Across the record, Haddard sings of parallels and mirrors, doors and walls. Her husky but powerful voice soars over gentle beds of guitar, sometimes buoyed by crashing drums and other times by quietly pulsing beats. “I’ve always liked the idea that a mirror could be something more than you think it is. Reflecting on yourself is always more than you think it is, too,” Haddard says. In the music video for the propulsive, synth-driven “Future Boxes,” reflections act as portals. Haddard sings in a black and white world, a labyrinthine house where the glassy surface of a cup of tea transports the viewer to a different room and a different Haddard, mirrors are windows, and windows are pools of water. “With that illusion of all the mirrors and the many reflections of me, it was mimicking the corridors of the underworld, and you have the duality between the earthly world and the underworld.”

It’s this sublimation of art and literature that inspires Haddard the most. Prior to moving to New York, she worked for an art gallery at MIT, watching the contemporary collections change across several years. “I would read and write all day, sitting in the gallery and experiencing this art over and over,” she says. “Contemporary visual artists are always making the craziest statements about life.

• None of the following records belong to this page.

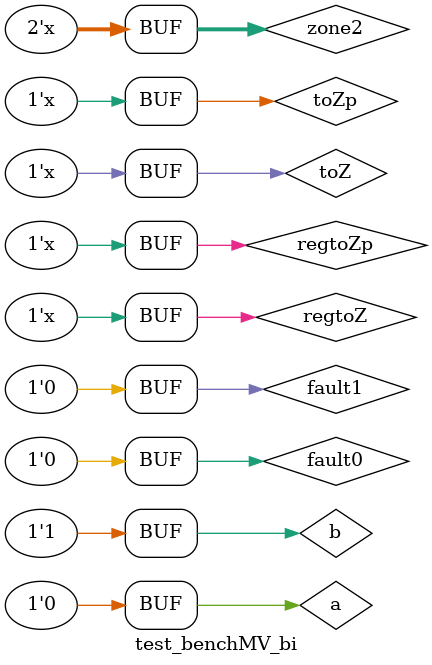
<source format=v>
module test_benchMV_bi;
reg a,b,fault1,fault0;
wor toZ,toZp;
reg ck,d;
reg regtoZ, regtoZp;
reg [1:0] zone2,zone1;
MajorityVoter_bi4 MV (
	.status (zone2),
	.A(a),
	.B(b),
	.Z(toZ),
	.Zp(toZp),
	.fault1(fault1),
	.fault0(fault0)
	);
assign toZp = regtoZp;
assign toZ  = regtoZ;
initial  
begin     
	a = 0;     
 	b = 1;
 	fault1 = 0;
	fault0 = 0;
	zone2=2'b00;
	regtoZp=1;
	regtoZ=1'bz;
end     

always
 begin
  #5 zone2 =zone2+1;
 end		
always
begin
  #12.5 regtoZp <= 1'bz;
  #30 regtoZp <= 1;
  #10 regtoZp=1'bz;
end
always 
begin
  #27 regtoZ <=0; 
  #17.5 regtoZ <=1;
  #7.5  regtoZ <=1'bz;
end

endmodule





</source>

Or maybe it’s a simple statement, but doing it in such a weird, confusing, inspiring way that you’re like, ‘Oh, maybe I can make this weirder than I thought and really push the boundary here.’ And then being in the gallery, you see how everyone else is interacting with the art, so you’re immediately affected by the other human experiences.”

Above all, it’s humanity that drives Haddard’s art—the humanity inside an experience, the humanity inside a myth. Awake and Talking is a record that finds its speaker probing for humanity in dark corners and endless spaces. It also poses a challenge to the listener and to Haddard herself: “I want to steal something from my friend. She says every day she tries to answer the question, ‘Are you who you think you are?’ I feel like I confronted my past, I confronted my present, and I’m questioning my future on this record. And I’m trying to answer that question.”